Pouvez-vous nous en dire plus sur ce vaccin ?

Nous avons deux types de vaccin antipaludique, le RTS et le R21 Matrix M qui ont été fabriqués par indian Institute. Ces vaccins ont été testés dans plusieurs pays tels le Ghana, le Malawi, le Kenya... avant d’être validés par l’Organisation mondiale de la santé. Aujourd’hui, ce sont près de 22 pays qui l’utilisent. Ce vaccin est disponible et relativement moins cher. Il va aider les populations à mieux se porter. Nous n’aurons pas de rupture.

À quand le lancement officiel de cette campagne en Côte d’Ivoire ?

Le lancement officiel se fera le 14 juillet 2025, à 10h, à N’Zianouan un village de l’Agneby-Tiassa, dans le District sanitaire de Tiassalé. Un village de 18 000 habitants irrigués par le Bandama à gauche et le N’Zi à droite. C'est une zone de production de banane douce et il pleut tout le temps. Là où il y a de l'eau, il y a la prolifération des moustiques...

Quel message adressez-vous aux parents pour les rassurer ?

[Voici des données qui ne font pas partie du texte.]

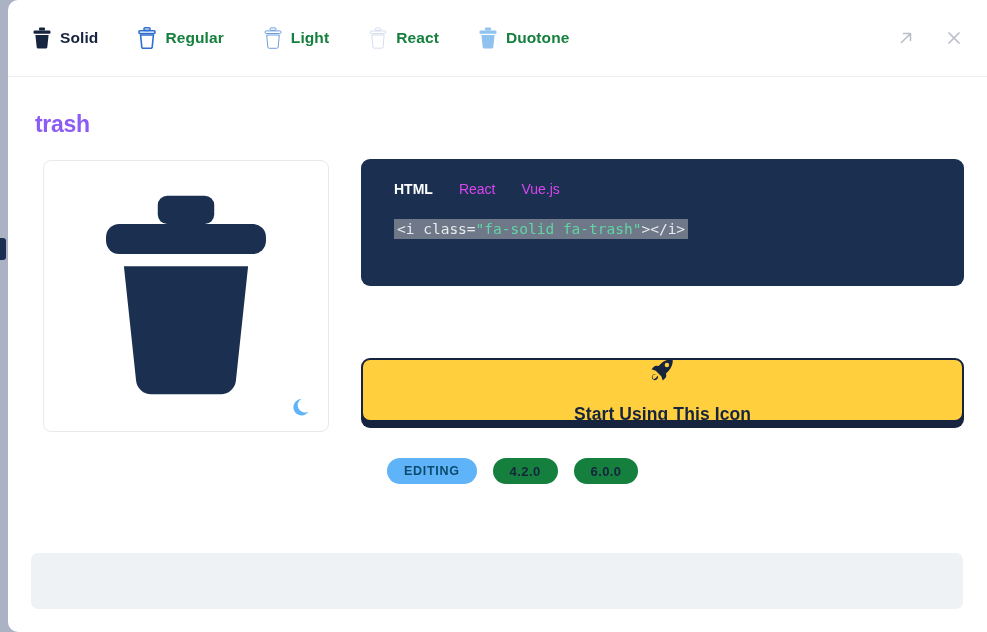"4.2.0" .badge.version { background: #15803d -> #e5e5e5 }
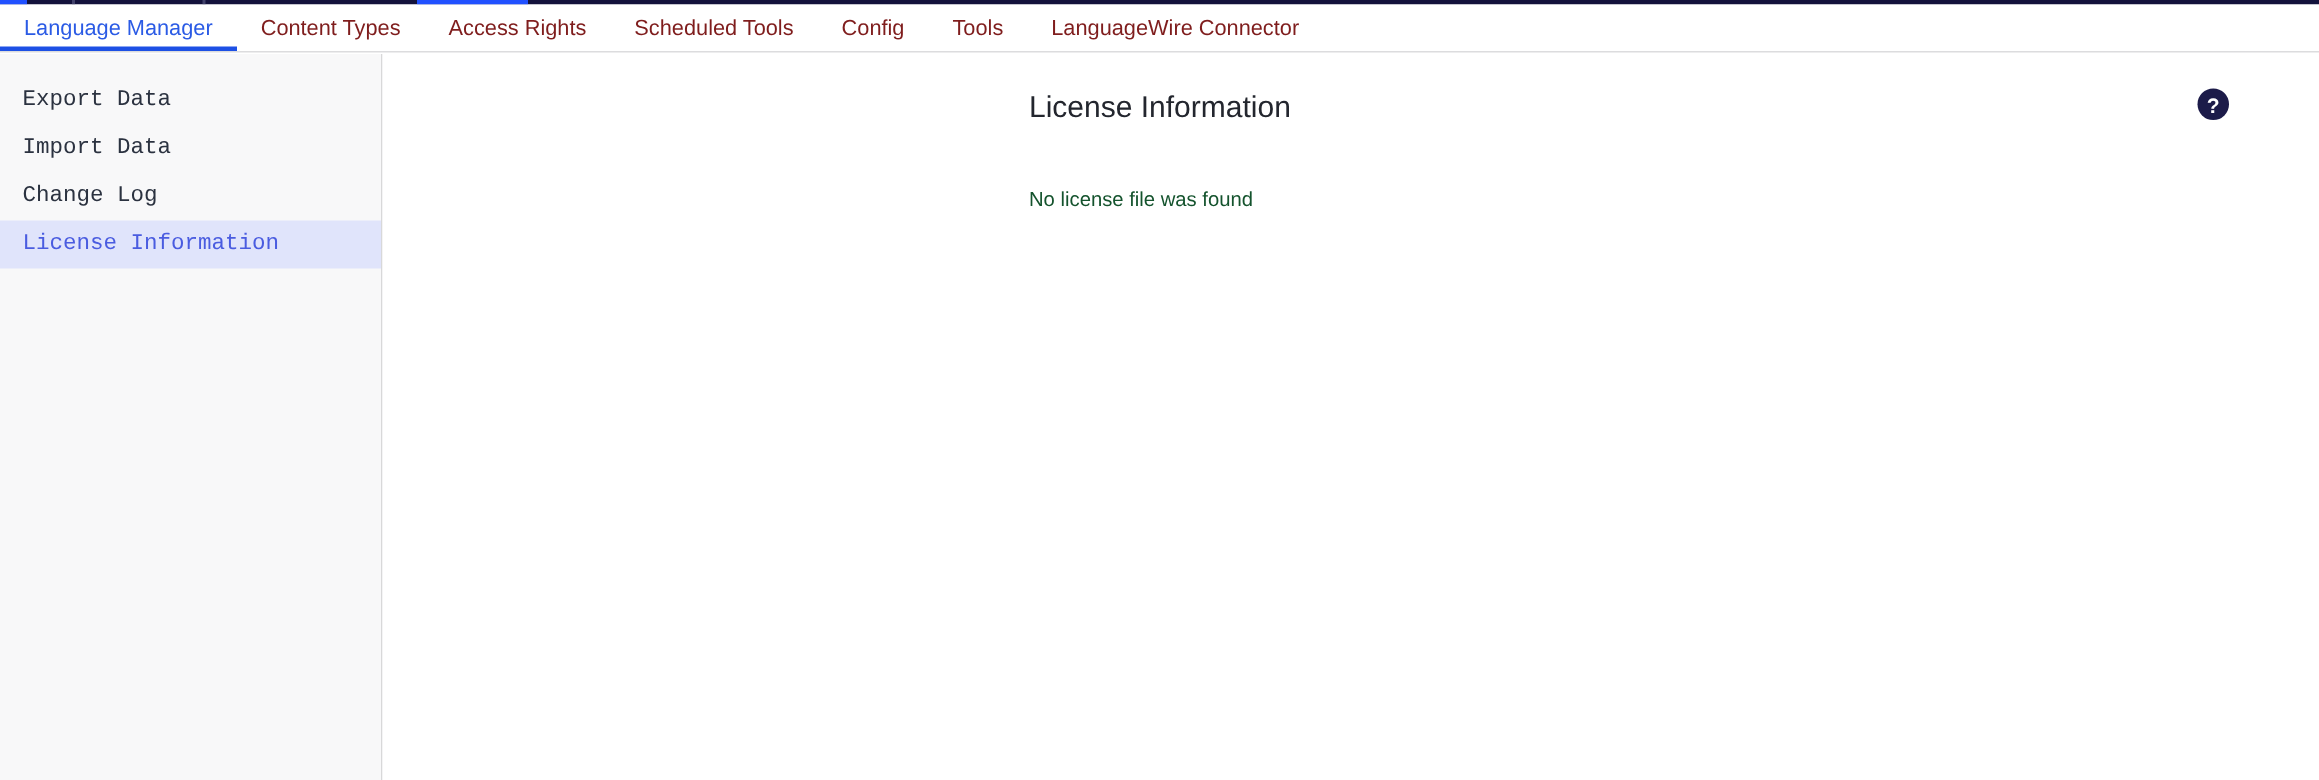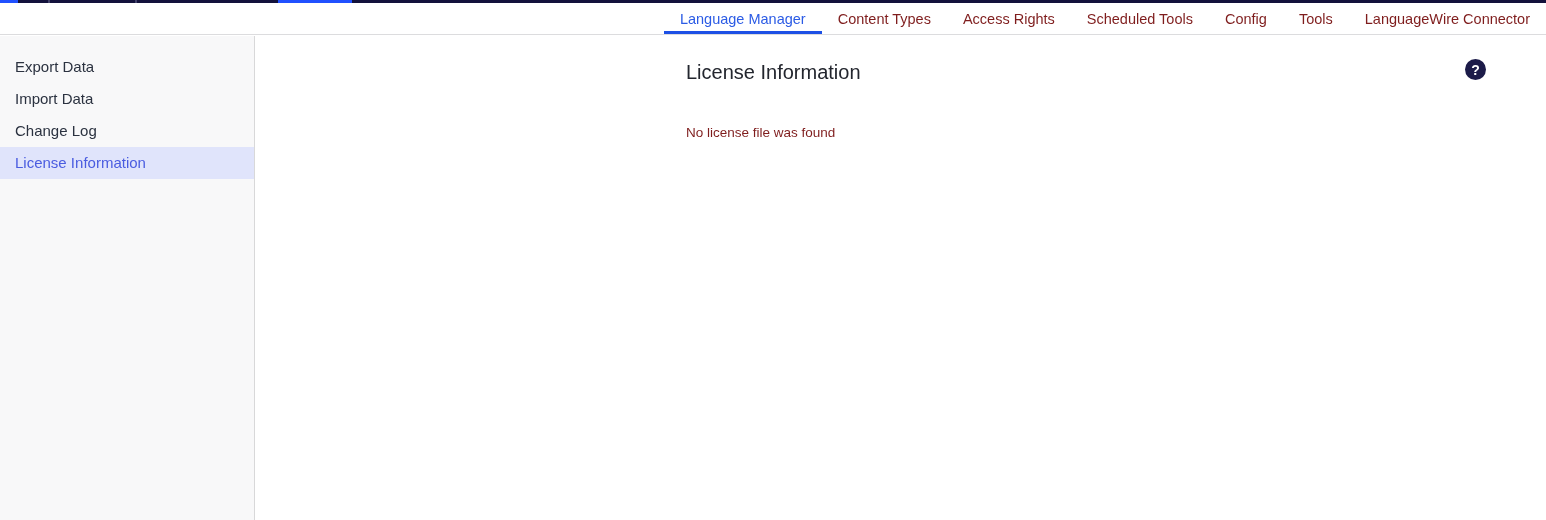"Language Manager" .tabbar { justify-content: flex-end -> none }
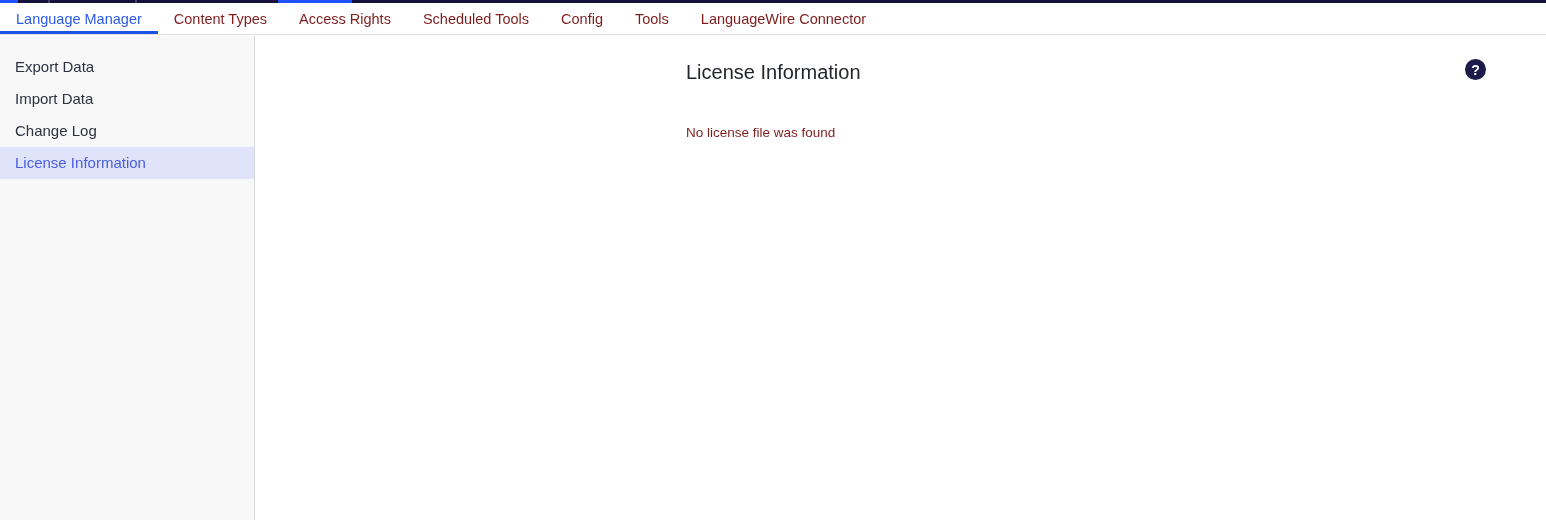"Export Data" .sidebar { font-family: none -> Liberation Mono, monospace }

Je rassure les parents que les vaccins sont disponibles et gratuits pour les enfants les plus vulnérables. Ils sont environ 1 200 000. Les vaccins sont disponibles dans tous les centres de santé publics de Côte d'Ivoire. Après les 10 jours, les vaccins seront toujours disponibles. Cependant, il faut retenir que le vaccin antipaludique ne se trouve pas en pharmacie, c'est un vaccin à 100 % public.